## PROBLEM REQUIREMENTS
A word-for-word repeat of all the data is the goal.

[Dataset entries]
*** Block opens ***

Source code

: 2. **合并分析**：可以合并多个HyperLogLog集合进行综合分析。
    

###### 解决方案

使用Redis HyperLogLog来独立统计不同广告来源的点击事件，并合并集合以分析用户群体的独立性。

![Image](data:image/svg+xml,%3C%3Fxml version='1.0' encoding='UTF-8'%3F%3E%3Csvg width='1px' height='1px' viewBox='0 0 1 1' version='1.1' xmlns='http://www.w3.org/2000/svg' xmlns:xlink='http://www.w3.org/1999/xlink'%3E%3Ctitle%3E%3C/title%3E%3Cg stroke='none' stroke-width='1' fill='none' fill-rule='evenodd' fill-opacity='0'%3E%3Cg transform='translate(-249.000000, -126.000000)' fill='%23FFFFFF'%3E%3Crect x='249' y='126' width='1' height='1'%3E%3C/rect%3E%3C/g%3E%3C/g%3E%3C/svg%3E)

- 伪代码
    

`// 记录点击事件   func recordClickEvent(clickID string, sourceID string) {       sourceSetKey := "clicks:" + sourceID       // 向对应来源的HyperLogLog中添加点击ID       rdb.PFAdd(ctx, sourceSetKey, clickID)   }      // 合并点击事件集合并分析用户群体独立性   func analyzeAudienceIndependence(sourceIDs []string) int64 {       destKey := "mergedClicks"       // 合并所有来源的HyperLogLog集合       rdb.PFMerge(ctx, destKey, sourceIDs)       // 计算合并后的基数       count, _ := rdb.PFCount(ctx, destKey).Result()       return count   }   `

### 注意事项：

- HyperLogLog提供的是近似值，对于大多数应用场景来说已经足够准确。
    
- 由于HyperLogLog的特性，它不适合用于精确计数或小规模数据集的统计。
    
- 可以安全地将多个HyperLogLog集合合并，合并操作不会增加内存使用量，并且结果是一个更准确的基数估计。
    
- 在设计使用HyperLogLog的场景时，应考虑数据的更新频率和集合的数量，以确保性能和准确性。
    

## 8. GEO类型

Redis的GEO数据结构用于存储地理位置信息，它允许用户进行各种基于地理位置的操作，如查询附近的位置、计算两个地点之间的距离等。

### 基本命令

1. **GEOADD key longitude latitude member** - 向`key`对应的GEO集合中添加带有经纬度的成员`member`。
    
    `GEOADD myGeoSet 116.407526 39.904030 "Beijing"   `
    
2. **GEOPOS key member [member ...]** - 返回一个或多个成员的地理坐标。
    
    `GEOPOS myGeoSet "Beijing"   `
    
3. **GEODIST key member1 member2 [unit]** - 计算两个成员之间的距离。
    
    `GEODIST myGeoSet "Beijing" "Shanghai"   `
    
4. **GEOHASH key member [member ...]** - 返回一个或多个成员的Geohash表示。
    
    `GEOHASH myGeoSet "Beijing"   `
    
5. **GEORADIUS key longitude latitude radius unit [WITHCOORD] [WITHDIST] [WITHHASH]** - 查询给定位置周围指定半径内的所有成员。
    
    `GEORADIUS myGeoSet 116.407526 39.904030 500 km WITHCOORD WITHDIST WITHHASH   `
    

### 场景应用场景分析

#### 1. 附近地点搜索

*** Block closes ***

## RESULT
Source code

: 2. **合并分析**：可以合并多个HyperLogLog集合进行综合分析。
    

###### 解决方案

使用Redis HyperLogLog来独立统计不同广告来源的点击事件，并合并集合以分析用户群体的独立性。

![Image](data:image/svg+xml,%3C%3Fxml version='1.0' encoding='UTF-8'%3F%3E%3Csvg width='1px' height='1px' viewBox='0 0 1 1' version='1.1' xmlns='http://www.w3.org/2000/svg' xmlns:xlink='http://www.w3.org/1999/xlink'%3E%3Ctitle%3E%3C/title%3E%3Cg stroke='none' stroke-width='1' fill='none' fill-rule='evenodd' fill-opacity='0'%3E%3Cg transform='translate(-249.000000, -126.000000)' fill='%23FFFFFF'%3E%3Crect x='249' y='126' width='1' height='1'%3E%3C/rect%3E%3C/g%3E%3C/g%3E%3C/svg%3E)

- 伪代码
    

`// 记录点击事件   func recordClickEvent(clickID string, sourceID string) {       sourceSetKey := "clicks:" + sourceID       // 向对应来源的HyperLogLog中添加点击ID       rdb.PFAdd(ctx, sourceSetKey, clickID)   }      // 合并点击事件集合并分析用户群体独立性   func analyzeAudienceIndependence(sourceIDs []string) int64 {       destKey := "mergedClicks"       // 合并所有来源的HyperLogLog集合       rdb.PFMerge(ctx, destKey, sourceIDs)       // 计算合并后的基数       count, _ := rdb.PFCount(ctx, destKey).Result()       return count   }   `

### 注意事项：

- HyperLogLog提供的是近似值，对于大多数应用场景来说已经足够准确。
    
- 由于HyperLogLog的特性，它不适合用于精确计数或小规模数据集的统计。
    
- 可以安全地将多个HyperLogLog集合合并，合并操作不会增加内存使用量，并且结果是一个更准确的基数估计。
    
- 在设计使用HyperLogLog的场景时，应考虑数据的更新频率和集合的数量，以确保性能和准确性。
    

## 8. GEO类型

Redis的GEO数据结构用于存储地理位置信息，它允许用户进行各种基于地理位置的操作，如查询附近的位置、计算两个地点之间的距离等。

### 基本命令

1. **GEOADD key longitude latitude member** - 向`key`对应的GEO集合中添加带有经纬度的成员`member`。
    
    `GEOADD myGeoSet 116.407526 39.904030 "Beijing"   `
    
2. **GEOPOS key member [member ...]** - 返回一个或多个成员的地理坐标。
    
    `GEOPOS myGeoSet "Beijing"   `
    
3. **GEODIST key member1 member2 [unit]** - 计算两个成员之间的距离。
    
    `GEODIST myGeoSet "Beijing" "Shanghai"   `
    
4. **GEOHASH key member [member ...]** - 返回一个或多个成员的Geohash表示。
    
    `GEOHASH myGeoSet "Beijing"   `
    
5. **GEORADIUS key longitude latitude radius unit [WITHCOORD] [WITHDIST] [WITHHASH]** - 查询给定位置周围指定半径内的所有成员。
    
    `GEORADIUS myGeoSet 116.407526 39.904030 500 km WITHCOORD WITHDIST WITHHASH   `
    

### 场景应用场景分析

#### 1. 附近地点搜索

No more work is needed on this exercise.